Association Between Rectal Diameter and Response to Treatment in Children with Bladder and Bowel Dysfunction: Could it be a Good Predictor?
Noel Charlles, Medical Student, Glicia Estevam de Abreu, Coloproctologist, Eneida Regis Dourado, Radiologist, Maria Luiza Veiga, Physiotherapist, Ananda Baião Nacif, Physiotherapist, Maria Thaís de Andrade Calasans, Nurse, Ana Aparecida Nascimento Martinelli Braga, Psychologist, Ubirajara de Oliveira Barroso Júnior, Pediatric Urologyst.
Bahiana School of Medicine and Public Health, Salvador, Brazil.
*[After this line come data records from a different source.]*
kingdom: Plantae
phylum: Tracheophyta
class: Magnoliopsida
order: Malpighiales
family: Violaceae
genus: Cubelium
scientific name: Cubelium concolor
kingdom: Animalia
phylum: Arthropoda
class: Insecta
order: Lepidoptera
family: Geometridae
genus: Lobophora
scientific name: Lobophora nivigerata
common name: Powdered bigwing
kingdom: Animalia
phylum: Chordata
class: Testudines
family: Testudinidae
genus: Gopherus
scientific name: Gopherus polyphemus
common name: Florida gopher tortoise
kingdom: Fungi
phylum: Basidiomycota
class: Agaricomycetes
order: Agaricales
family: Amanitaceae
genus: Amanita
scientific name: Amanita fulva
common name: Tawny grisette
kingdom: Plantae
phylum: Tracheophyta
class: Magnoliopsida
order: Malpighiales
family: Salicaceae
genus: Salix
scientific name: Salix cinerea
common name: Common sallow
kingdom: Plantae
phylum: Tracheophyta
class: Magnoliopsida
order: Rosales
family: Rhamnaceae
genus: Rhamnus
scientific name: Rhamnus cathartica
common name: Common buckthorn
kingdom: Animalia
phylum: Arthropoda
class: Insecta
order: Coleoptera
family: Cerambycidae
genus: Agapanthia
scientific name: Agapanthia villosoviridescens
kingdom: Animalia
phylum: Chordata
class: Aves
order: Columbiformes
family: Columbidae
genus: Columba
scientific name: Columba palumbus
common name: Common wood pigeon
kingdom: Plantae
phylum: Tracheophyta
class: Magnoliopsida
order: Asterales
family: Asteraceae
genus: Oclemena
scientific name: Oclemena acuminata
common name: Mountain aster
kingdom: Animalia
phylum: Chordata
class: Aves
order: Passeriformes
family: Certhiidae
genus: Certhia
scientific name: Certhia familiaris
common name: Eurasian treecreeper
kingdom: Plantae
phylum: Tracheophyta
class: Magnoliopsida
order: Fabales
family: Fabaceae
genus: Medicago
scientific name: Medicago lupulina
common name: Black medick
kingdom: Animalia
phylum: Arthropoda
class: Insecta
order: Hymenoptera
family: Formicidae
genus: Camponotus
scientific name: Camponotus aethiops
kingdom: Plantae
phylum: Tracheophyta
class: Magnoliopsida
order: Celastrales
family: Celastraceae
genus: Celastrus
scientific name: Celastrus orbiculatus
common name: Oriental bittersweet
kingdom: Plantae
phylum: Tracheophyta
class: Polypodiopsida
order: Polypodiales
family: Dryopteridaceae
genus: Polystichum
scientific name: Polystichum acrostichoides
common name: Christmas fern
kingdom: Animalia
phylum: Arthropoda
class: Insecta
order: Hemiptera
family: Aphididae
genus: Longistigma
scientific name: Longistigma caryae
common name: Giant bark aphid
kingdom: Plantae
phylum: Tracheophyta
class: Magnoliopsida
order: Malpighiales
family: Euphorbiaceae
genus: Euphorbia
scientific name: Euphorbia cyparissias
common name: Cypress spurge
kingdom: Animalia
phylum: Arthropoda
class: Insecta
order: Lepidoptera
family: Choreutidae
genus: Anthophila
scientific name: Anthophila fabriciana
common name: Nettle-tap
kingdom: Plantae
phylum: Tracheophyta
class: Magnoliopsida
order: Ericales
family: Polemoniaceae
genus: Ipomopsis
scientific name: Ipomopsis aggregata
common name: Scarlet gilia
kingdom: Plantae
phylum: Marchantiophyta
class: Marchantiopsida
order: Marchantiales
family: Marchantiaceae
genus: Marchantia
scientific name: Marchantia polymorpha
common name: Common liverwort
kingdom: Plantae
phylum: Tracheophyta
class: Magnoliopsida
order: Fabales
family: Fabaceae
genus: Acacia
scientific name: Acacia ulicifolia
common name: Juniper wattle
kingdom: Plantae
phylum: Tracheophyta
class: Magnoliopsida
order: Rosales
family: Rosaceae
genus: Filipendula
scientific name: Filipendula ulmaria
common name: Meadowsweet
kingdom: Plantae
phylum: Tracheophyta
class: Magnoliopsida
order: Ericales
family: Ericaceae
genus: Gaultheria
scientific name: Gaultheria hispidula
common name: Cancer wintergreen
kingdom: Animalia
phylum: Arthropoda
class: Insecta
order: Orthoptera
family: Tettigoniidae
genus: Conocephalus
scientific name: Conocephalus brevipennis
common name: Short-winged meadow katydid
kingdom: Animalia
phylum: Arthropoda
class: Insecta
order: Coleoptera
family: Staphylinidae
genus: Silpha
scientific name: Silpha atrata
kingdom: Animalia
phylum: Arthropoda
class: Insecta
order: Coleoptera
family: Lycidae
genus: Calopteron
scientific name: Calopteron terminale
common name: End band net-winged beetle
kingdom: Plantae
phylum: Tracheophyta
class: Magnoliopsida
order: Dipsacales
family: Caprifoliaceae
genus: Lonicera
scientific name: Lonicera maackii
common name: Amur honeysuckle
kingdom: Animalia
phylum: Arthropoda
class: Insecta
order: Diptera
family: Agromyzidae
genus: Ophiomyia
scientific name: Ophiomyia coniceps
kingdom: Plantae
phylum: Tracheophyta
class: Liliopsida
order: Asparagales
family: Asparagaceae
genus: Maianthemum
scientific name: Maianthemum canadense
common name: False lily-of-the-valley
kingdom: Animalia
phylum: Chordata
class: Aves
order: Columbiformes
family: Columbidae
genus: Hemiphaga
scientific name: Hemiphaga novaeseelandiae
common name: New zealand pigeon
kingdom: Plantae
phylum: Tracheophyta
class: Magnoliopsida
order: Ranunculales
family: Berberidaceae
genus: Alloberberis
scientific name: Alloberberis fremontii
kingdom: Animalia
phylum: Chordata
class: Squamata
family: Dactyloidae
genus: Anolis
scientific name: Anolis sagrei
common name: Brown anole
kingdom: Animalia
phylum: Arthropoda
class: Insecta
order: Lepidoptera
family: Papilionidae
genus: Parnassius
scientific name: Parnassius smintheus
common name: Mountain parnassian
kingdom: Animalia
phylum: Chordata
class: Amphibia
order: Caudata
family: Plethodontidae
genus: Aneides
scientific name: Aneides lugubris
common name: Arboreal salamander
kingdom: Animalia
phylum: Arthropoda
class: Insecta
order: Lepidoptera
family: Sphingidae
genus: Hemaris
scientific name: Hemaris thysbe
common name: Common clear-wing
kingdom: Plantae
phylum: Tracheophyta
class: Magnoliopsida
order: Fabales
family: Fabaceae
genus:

BACKGROUND: Lower Urinary Tract Symptoms (LUTS) are associated with Functional Constipation (FC) in 47% of children, characterizing the Bladder and Bowel Dysfunction (BBD). Parasacral Transcutaneous Electrical Stimulation (TENS) is one of the treatments for children refractory to Urotheraphy. One pilot study showed that 85% of children with BBD had urinary and intestinal symptoms cured with TENS and other studies showed that children with increased Rectal Diameter (RD) have more FC. However, RD prediction in maintenance of BBD after treatment was never evaluated. Our air was to evaluate the association between RD and response to treatment in Children with BBD. METHODS: This prospective cohort study evaluated patients from 5 to 17 years old with BBD. Data of LUTS and FC were evaluated using the Dysfunctional Voiding Scoring System (DVSS), the Rome IV criteria and Constipation Score. Rectal Diameter was measured using abdominal ultrasound before and after treatment according to the technique established by Klijn et al and was considered enlarged when >3 cm. Descriptive analysis, binary regression was performed and the area under the receiver operating characteristic (ROC) curve was calculated. RESULTS: Forty children were included (mean age 8.4±2.8 years, 52.5% male). Before treatment, rectal diameter was enlarged in 15 children (37.5%) (mean diameter 3.84±0.6 cm), with FC persisting post-treatment in 11/15 (73.3%). Those patients also required more laxatives following treatment and had more severe FC. Binary regression showed pretreatment rectal diameter to be an independent predictor of the persistence of FC post-treatment (OR=9.56; 95%CI: 2.05-44.60). In ROC curve analysis, the sensitivity was 100% (95%CI: 0.49-1.0) and specificity 77.14% (95%CI: 0.60-0.90) for rectal diameter >3 cm. The likelihood ratio was 4.38 (95%CI: 2.40-8.0) for the persistence of BBD following treatment. CONCLUSIONS: Rectal diameter appers to be relevant in the evaluation of children with BBD, not only as a diagnostic tool but also as a predictor of treatment outcome.